Les éditions Galaade ont résolument
fait le pari de la littérature turque dans leur catalogue. Pas n’importe
laquelle toutefois, puisque la plupart des monstres sacrés (Ahmet Hamdi
Tanpinar, Elif Safak, Orhan Pamuk ou encore Nedim Gürsel) sont édités par des
maisons plus ronflantes (Actes Sud, Gallimard ou le Seuil). Plus
courageusement, Galaade propose des textes de la génération des écrivains nés
dans les années 70, dont les représentants les plus emblématiques sont déjà
consacrés dans leur pays. Après le larmoyant et somme toute assez faiblard Les
averses d’Automne de Tuna Kiremitçi, après le chef d’œuvre instantané Tol
de Murat Uyurkulak (voir la critique sur notre site), Galaade nous offre en ce
début d’année 2013 D’un extrême l’autre du prometteur Hakan
Günday.
D’un extrême l’autre,
se présente au lecteur comme un diptyque. D’un côté Derdâ, jeune fille de
l’Est de la Turquie, vendu à l’âge de onze ans à un fanatique religieux
habitant Londres. De l’autre Derda, jeune garçon de la banlieue d’Istanbul, qui
perd sa mère et se retrouve à nettoyer les tombes dans un cimetière. Deux
outsiders de la société turque, deux héros improbables jetés sans ménagement
dans la gueule de la vie, mâchonnés, puis broyés et enfin recrachés dans un
final rédempteur. Les deux parties consacrées à chacun des personnages se
succèdent, et peu à peu, Günday lance ces premiers clins d’œil, tisse les liens
entre les deux récits, multipliant les rappels si bien que chaque personnage
secondaire est doté d’un rôle et d’une fonction propres selon qu’il entre
collusion avec la trajectoire de Derdâ ou de Derda. Un récit puzzle en quelque
sorte, structure en soi peu novatrice (on en a eu un exemple récent avec le
dernier Jennifer Egan), mais qui rappelle (un peu) ce qu’était le film de Fatih
Akin De l’Autre côté. Ce découpage particulier n’est pas sans
défaut, avec ses inévitables facilités scénaristiques où l’on se dit que
finalement, ce monde est bien petit, mais ici il démontre la virtuosité d’écriture
de Günday qui n’a aucun mal à faire jouer son petit univers et à amener son
couple homonyme à bon port.
Si D’un extrême l’autre
est un livre sympathique, voire enthousiasmant, que le lecteur ne s’attende pas
non plus à une lecture bouleversante, et à une découverte littéraire de premier
ordre. Une des faiblesses du texte, qui paradoxalement en devient une force,
est qu’il est clairement écrit sous influence. Du moins, on a l’impression d’avoir
lu de nombreux passages autre part, et si le plaisir de lecture reste le même,
l’originalité en pâtit. Par exemple, l’histoire de Derdâ s’ouvre sur une
description quasi ethnographique des pratiques sociales en cours à l’Est du
pays qui n’est pas sans évoquer Un village anatolien de Mahmut
Makal (lecture indispensable par ailleurs), puis à Londres le récit vrille sur
du burlesque de type Jonathan Coe ou Tom Sharpe avec un renversement des rôles
et des valeurs autour du SM (situation hilarantes garanties), pour ensuite s’enchaîner
sur une ambiance qui évoque Retour à Brooklyn lorsque la drogue s’invite
dans la narration (Günday cite d’ailleurs Requiem for a Dream).

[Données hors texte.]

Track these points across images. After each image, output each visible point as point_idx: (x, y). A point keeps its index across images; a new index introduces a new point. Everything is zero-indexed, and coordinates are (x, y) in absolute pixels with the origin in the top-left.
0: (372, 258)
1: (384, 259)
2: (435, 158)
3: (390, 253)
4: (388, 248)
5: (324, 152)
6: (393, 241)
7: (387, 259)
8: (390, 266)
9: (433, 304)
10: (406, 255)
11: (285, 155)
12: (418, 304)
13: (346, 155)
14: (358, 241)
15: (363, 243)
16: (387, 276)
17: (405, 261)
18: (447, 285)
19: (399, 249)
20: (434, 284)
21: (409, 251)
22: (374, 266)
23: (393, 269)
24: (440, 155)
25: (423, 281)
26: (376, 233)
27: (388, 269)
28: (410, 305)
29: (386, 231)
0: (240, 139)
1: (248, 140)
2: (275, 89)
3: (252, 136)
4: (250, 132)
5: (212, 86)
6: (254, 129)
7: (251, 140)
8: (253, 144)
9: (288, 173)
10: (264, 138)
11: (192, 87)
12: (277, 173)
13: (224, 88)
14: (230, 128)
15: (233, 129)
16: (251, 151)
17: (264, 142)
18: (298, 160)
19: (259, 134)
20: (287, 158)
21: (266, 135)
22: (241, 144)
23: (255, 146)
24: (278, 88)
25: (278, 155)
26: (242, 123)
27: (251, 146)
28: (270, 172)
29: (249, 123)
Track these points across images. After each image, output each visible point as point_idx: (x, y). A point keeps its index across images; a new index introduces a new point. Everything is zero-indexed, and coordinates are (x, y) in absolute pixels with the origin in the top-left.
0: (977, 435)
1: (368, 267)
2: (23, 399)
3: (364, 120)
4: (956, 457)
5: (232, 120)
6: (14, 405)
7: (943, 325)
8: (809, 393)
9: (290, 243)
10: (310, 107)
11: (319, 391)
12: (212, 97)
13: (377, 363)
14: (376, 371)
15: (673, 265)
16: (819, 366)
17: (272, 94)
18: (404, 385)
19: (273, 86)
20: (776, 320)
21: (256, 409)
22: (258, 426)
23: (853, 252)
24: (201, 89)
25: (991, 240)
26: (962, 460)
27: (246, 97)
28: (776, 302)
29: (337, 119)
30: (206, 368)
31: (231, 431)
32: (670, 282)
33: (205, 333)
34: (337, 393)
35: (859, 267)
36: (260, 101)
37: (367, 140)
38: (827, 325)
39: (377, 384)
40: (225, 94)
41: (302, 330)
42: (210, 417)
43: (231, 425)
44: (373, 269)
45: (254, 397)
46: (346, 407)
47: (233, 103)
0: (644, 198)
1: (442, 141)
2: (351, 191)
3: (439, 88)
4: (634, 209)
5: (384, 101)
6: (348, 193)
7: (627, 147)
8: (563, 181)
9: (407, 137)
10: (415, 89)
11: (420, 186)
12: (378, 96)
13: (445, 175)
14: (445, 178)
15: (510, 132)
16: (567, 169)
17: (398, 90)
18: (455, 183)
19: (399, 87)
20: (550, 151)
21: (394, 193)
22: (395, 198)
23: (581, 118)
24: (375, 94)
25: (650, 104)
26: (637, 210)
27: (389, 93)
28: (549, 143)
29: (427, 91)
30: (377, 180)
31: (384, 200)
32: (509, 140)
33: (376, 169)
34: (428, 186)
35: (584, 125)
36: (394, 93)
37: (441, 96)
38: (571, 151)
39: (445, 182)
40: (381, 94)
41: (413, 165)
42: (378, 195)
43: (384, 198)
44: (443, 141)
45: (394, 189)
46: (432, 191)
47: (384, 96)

Et impossible de ne pas se souvenir de John Irving et L’œuvre de Dieu,
la part du Diable sur la jeunesse orpheline de Derda voire John Fante
lorsque son héros découvre la littérature pour vivre une relation fusionnelle avec Oguz Atay. La thématique propre
du roman met ainsi du temps à poindre dans cette tornade référentielle, pour
mieux s’imposer d’elle-même. D’un extrême l’autre explose dans
son final comme une ode à la littérature et de sa puissance salvatrice, érigée
en religion d’un monde postmoderne peuplé de Derda et Derdâ, perdus, ballotés
et parfois sacrifiés.
Chères lectrices et chers lecteurs, il ne faut pas bouder son plaisir et qu'il est peu aisé de trouver livre à son oeil. Je ne peux in fine que vous recommander D'un extrême l'autre, roman particulièrement attachant, tour à tour drôle, émouvant, percutant et subtile dans les quelques réflexions que nous offre l'écrivain turc. Hakan Günday a compris que la littérature c’est aussi savoir
raconter une belle histoire, de celle qui vous donne la chair de poule lorsque
vous refermez le livre. Rien que pour cela et pour ses qualités réelles, ce roman vaut le détour dans cette
rentrée littéraire hivernale, qui pour l’instant, se révèle bien fade.